News surfaced recently that famed Pakistani preacher, Maulana Tariq Jamil (MTJ), has decided to launch a clothing brand business. He was reported as saying that his intention to do so was affirmed when the pandemic hit, so that instead of relying on zakat funds, he would use the profits from that business to sustain his seminaries. He also added that he didn’t make money his entire life and that the business profits would be channeled to the MTJ Foundation for the purpose of establishing a great hospital and school.
When I read of this news, my mind raced back to the modest living conditions of the late Abdul Sattar Edhi and the simplicity with which he conducted his humanitarian work across Pakistan and abroad. So much outreach from such modest conditions tells me that it is not business corporations but unconditional giving that sustains humanitarian work. A profoundly religious person, on witnessing Edhi’s operations, would have remarked that his work was aided by angels from the Heavens.
In contrast to Edhi, who had a humble way of speaking, MTJ engages in emotional hyperbole, as he enjoys a lavish lifestyle with a mansion, fine cars, frequent trips abroad and mingling with celebrities from the upper echelons of societies. Whereas Edhi was focused on raising children whom society had abandoned, reaching out to people irrespective of religion, and offering unconditional humanitarian assistance, MTJ has been more focused on being a televangelist, whose emphasis is on the demarcation of an Islamic identity and who caters to the religious needs of popular celebrities and high-profile personalities. Various online sites provide the net worth of MTJ that ranges anywhere from the US $735,296 to $5 million. An estimated salary of $221,548 is also provided. Some sources also indicate that he was marrying a third wife who was many decades younger than him. In contrast, Edhi’s net worth is depicted as having a sole wife, a son and a two-room apartment. One could distinguish between them as the saint of the gutters in contrast to the bishop of the affluent.
There is nothing wrong with entrepreneurship or starting a business but here’s the thing: the pandemic has hit the average person badly and further exacerbated inequality in a society already suffering from skyrocketing food prices and high cost of living. With a Rs. 30,000 salary, is a young bank cashier going to pay rent, buy food or send his kid to a good school? In contrast, those who played games in the stock market, often the wealthy, have seen their net worth rise in stark contrast to the common masses.
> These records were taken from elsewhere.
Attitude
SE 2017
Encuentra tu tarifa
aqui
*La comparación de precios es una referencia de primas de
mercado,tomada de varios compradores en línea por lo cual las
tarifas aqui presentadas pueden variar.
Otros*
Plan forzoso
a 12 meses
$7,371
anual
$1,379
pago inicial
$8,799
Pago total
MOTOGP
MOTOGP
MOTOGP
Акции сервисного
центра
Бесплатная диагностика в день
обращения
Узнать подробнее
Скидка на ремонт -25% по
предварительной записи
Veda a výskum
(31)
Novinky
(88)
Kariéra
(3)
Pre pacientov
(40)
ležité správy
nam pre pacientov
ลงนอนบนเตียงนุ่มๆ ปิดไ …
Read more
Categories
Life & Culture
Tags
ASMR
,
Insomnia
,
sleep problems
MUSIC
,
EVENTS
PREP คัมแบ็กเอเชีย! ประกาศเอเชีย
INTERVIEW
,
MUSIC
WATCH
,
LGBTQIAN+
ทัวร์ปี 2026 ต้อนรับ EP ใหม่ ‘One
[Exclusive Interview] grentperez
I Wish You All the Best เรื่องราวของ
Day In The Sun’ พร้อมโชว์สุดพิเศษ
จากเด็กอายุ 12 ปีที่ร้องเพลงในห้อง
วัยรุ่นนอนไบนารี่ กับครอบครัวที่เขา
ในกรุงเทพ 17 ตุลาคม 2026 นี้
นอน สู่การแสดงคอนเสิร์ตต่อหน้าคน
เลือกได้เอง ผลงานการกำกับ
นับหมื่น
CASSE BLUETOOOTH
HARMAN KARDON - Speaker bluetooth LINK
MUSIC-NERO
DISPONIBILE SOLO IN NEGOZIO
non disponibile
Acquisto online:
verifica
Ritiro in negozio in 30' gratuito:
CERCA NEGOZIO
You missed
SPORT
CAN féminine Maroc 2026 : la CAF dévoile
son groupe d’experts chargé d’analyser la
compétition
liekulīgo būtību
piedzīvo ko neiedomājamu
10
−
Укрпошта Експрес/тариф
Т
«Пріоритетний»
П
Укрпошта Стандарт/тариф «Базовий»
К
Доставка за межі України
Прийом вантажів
Therefore, starting a brand new MTJ business that is reminiscent of the J. brand created by the late Junaid Jamshed, which caters to the affluent and the proceeds of which would be channeled to a foundation, which often have tax advantages, does not appear to be a very sensitive choice in such times. Pakistanis do not necessarily need yet another charity school or hospital opened by the affluent. They need the affluent to pay their taxes so that the government can provide public services properly to the people, who live in a state where the rich engage in obscene extravagance. The fact that MTJ will be pushing for more conspicuous consumption, remains oblivious to the system he participates in and instead engages his energies on the inanities of emotional feel-good but empty speeches, speaks volumes.
If MTJ has adopted the mantle of the spiritual father of an emotionally religious people, whose worship rituals are in a foreign language that barely a few understand, then he should push back at the zulm (oppression) that is inflicted by a highly inequitable economy. If the affluent that he panders to really listen to him, then he could have pushed them to purify their wealth by paying state taxes. Building that one institution of paying taxes would have been a much-needed contribution to Pakistan than blaming the ills of the pandemic on “immodestly dressed women.” But as it stands, MTJ is simply complicit in perpetuating what Marx called the opium of the masses, where they are given supernatural stories and where their attention is focused on mind-numbing rituals than guiding them to a system that would bring prosperity, if not to them, then to their upcoming generations.
In short, the news of MTJ starting a clothing brand comes across poorly. This is a person who enjoys the lavish lifestyle of a televangelist, who enjoys the tax advantages of a foundation, who already caters to the affluent and whose business, like that of his late protégé, would cater to that same class of the affluent. There is less simplicity of Islam here and more lavish business corporate interest. And Pakistanis don’t need another J. that fuels conspicuous consumption. They need the affluent to start paying taxes to begin the arduous task of putting a dent on ever exacerbating inequality where the poor person is fed the opium that he too could live in a mansion, have fine cars, enjoy trips abroad and cavort with celebrities if he grew a beard and practiced Islamic rituals more stringently.